Bir ülkenin kalkıp başka ülkeler için düzenler kurmasını nasıl içime sindiririm?
Düzen kurma yeteneğine sahip olan ve bu yetkiyi kendinde gören, aynı zamanda düzen bozma yetkisini de kendinde görür. Ayrıca kuracağı düzenin "kimin için iyi" olduğu sorusu her zaman açık uçlu bir sorudur. (Unutmayın, bugün Ortadoğu coğrafyasındaki bu sorunlu düzeni de bir zamanlar düzen kurucu olan bazı ülkeler kurmuştu.)
Davutoğlu besbelli ki bu yetkiyi bölge halklarının "iyiliği" için kullanmak niyetinde.

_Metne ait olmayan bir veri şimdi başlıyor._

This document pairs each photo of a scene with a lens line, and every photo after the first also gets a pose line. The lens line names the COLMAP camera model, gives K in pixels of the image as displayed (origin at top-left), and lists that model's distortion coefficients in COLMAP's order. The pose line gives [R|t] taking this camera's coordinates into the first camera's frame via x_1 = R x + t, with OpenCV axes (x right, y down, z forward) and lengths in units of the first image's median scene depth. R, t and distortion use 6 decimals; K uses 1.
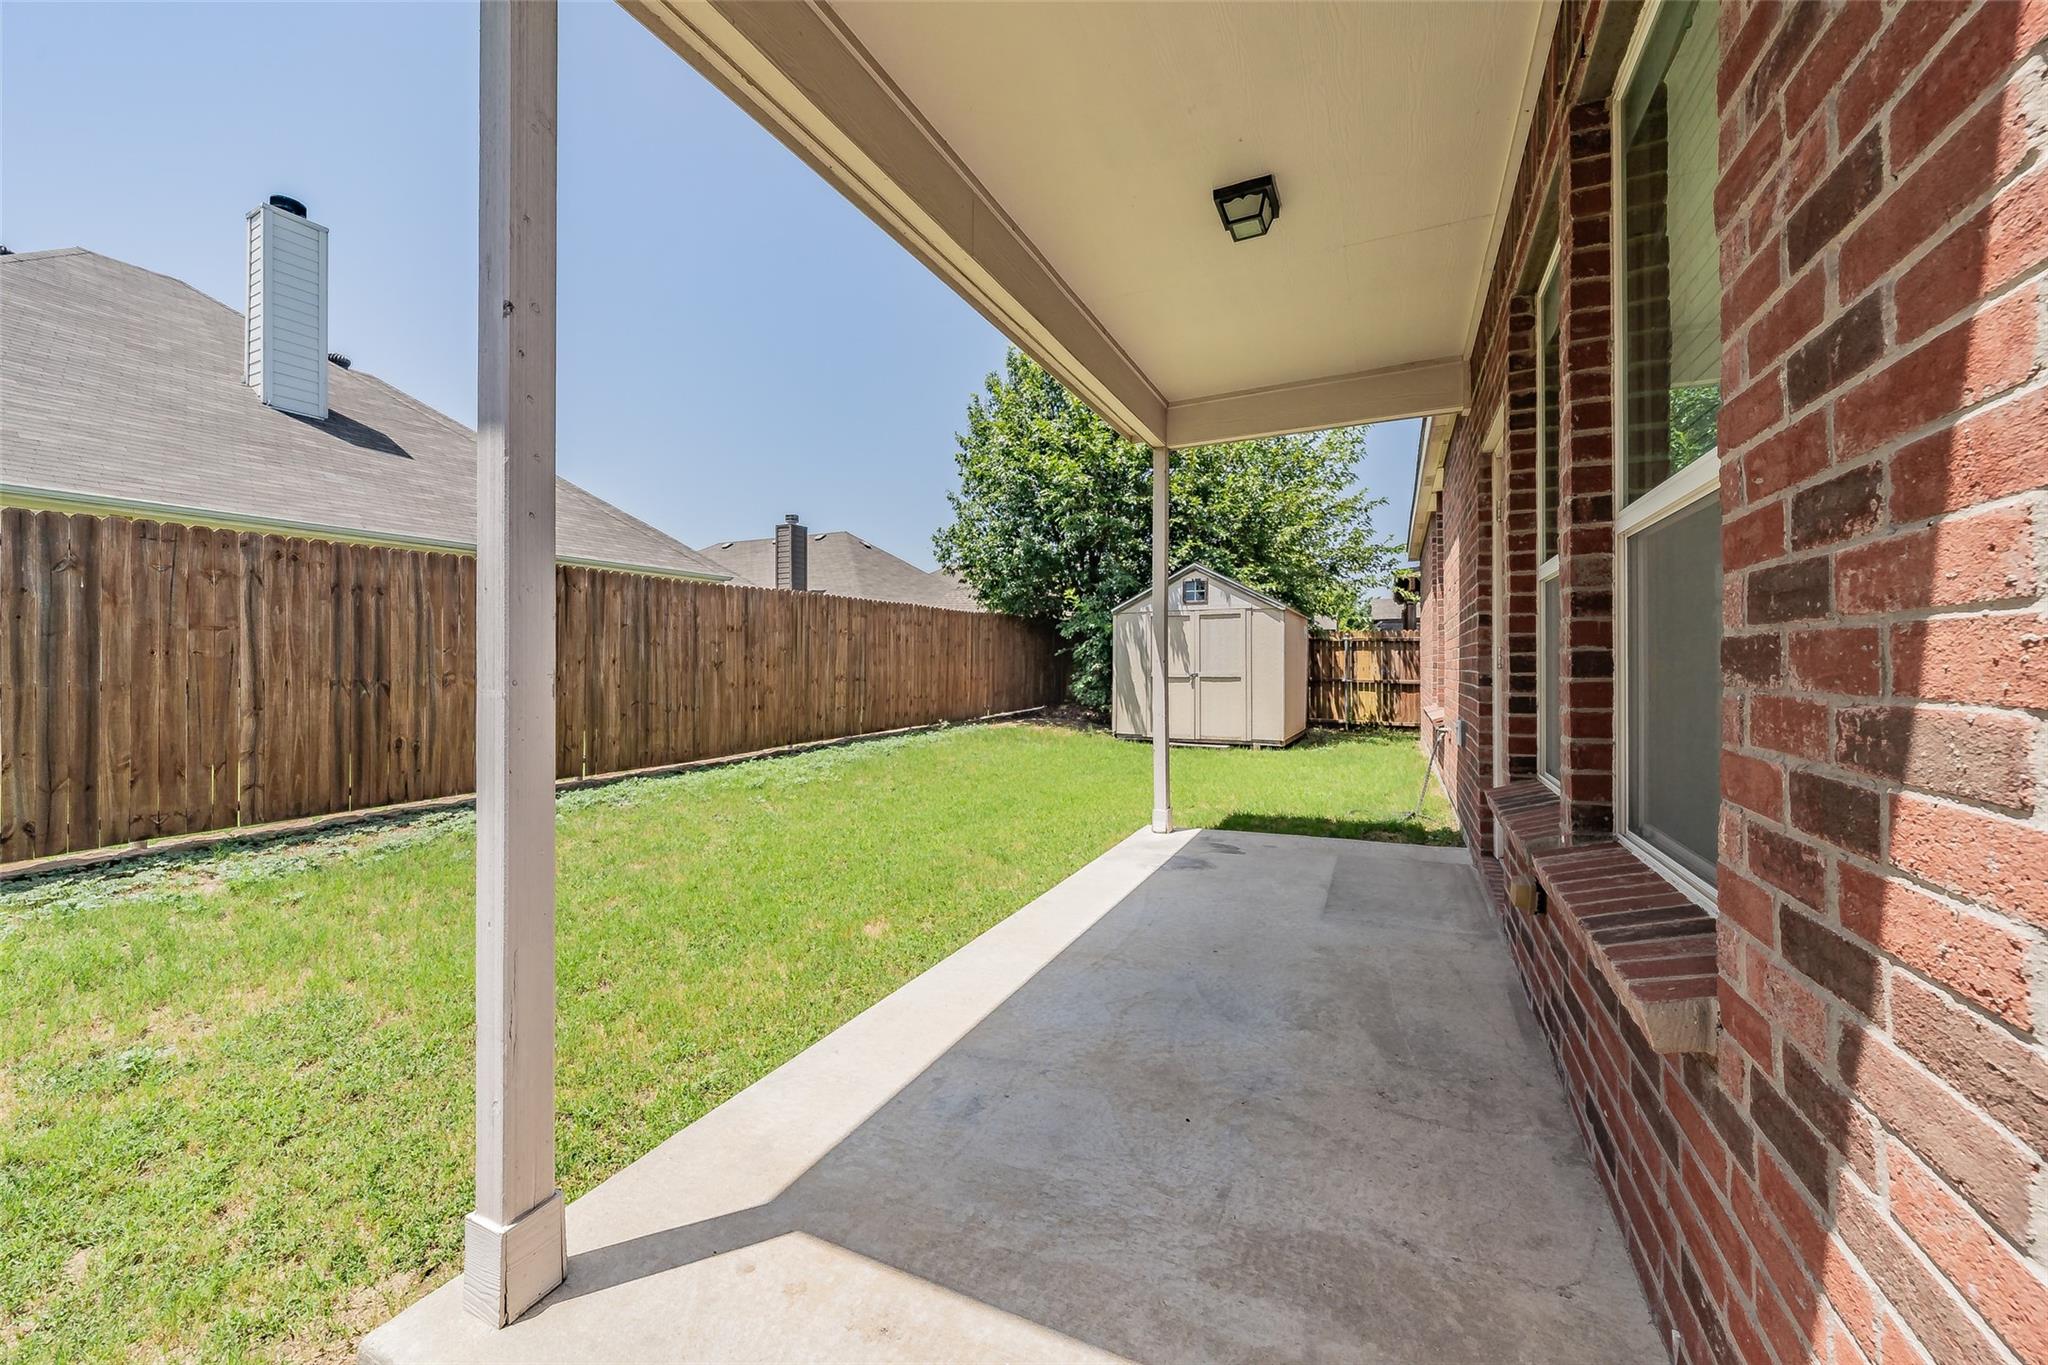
lens RADIAL K [[713.3, 0, 1070.6], [0, 713.3, 657.4], [0, 0, 1]] dist [-0.001022, 0.000031]
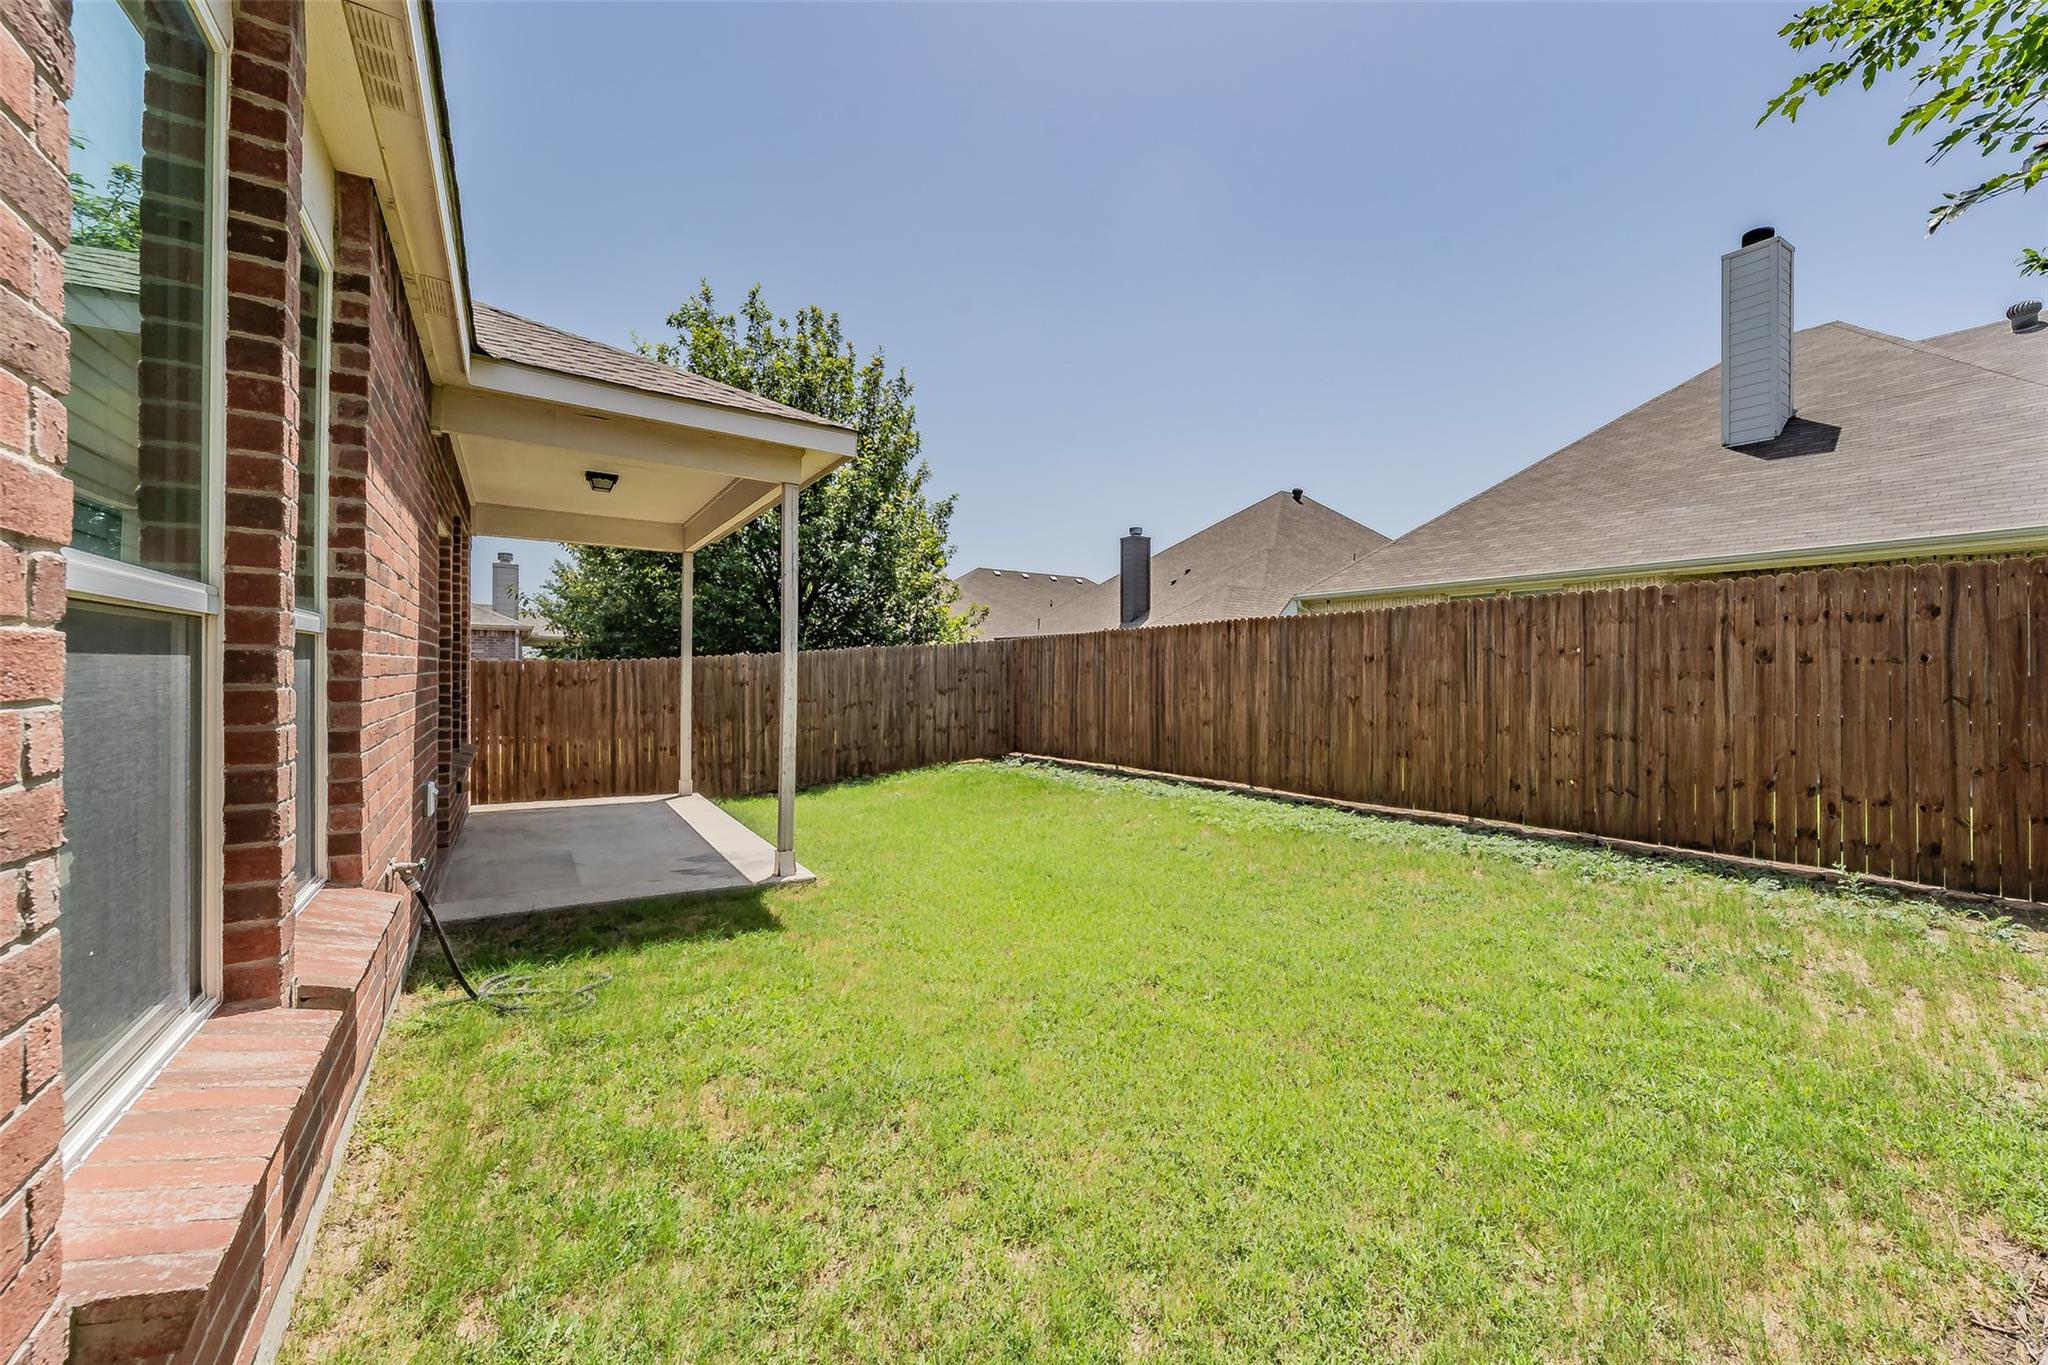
lens RADIAL K [[770.1, 0, 1025.8], [0, 770.1, 679.5], [0, 0, 1]] dist [-0.002651, -0.000166]
pose [[-0.535553, -0.008208, -0.844462, 0.609841], [-0.009877, 0.999945, -0.003455, -0.009100], [0.844444, 0.006490, -0.535605, 1.276448]]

Bölge halkları daha az savaşsın; düşmanlıkların yerini dostluklar alsın; ekonomik işbirliği, yatırımlar, ticaret, refah artsın istiyor. Türkiye'nin kuracağı düzenin böyle bir düzen olmasını arzuluyor.
Ama belli mi olur? Devletlerin ömrü yanında dışişleri bakanlarının iktidar ömrü nedir ki... Daha sonra kimlerin gelip geçeceğini ve nasıl düzenler kurmayı arzu edeceğini kim bilebilir ki...
Belki Davutoğlu haklıdır; belki düzen kurma sorumluluğu bölgenin en büyüğü ve en güçlüsü olmanın bedeli olarak kaçınılmaz bir biçimde bizim üstümüze kalmaktadır. Yani bu işten kaçmak mümkün değildir.
Ayrıca, bölgesel güç ya da dünya çapında aktör olmanın ekonomik getirilerinin bu ülkeye iş-aş olarak döneceğini bilmek de "düzen kurucu ülke" olmaya karşı çıkmayı zorlaştırıyor; bunun da farkındayım.
Ama ekonomik çıkarlar deyince hemen aklıma başka örnekler geliyor:
Fransa ve Almanya Avrupa'nın düzen kuran ülkeleri... Acaba bu durum Fransızlar'ı ve Almanlar'ı diyelim İsveçliler'den ya da Portekizliler'den daha mı mutlu insanlar yapıyor? İsveç'in etliye sütlüye karışmadan yaşayıp gitmesi bu ülkenin kişi başı milli gelirinin "düzen kuran" ülkelerin vatandaşlarından daha yüksek olmasını engellemiyor.
Hem büyük, güçlü ve müreffeh bir ülke olmak; hem de kimse için düzen filan kurmaya çalışmadan, kimsenin işine burnunu sokmadan sessiz sakin yaşamak mümkün değil midir?
İşte ben Türkiye böyle bir ülke olsun istiyorum.
Evet, bu isteğimin pek naif kaçtığını biliyorum; Türkiye, İsveç ya da Avustralya gibi bir yerde değil; jeopolitik durumumuz bizi ya düzen kurucu ülke olmaya ya da başka büyük ülkelerin kurduğu düzenlere konu olmaya itiyor deneceğinin farkındayım.
Ama hiç değilse kabul edelim ki, bir misyona büyük bir şevkle gönüllü yazılmakla, başa gelen çekilir kabilinden sırtlamak arasında da bir fark vardır.
Ben sadece, şu "düzen kurucu ülke olmak" meselesinde çoğunlukla duygudaş olmadığıma dair bir not düşmek, içimdeki sıkıntıyı sizinle paylaşmak istedim.
Zaten bu konuyu da bir daha açmayacağım.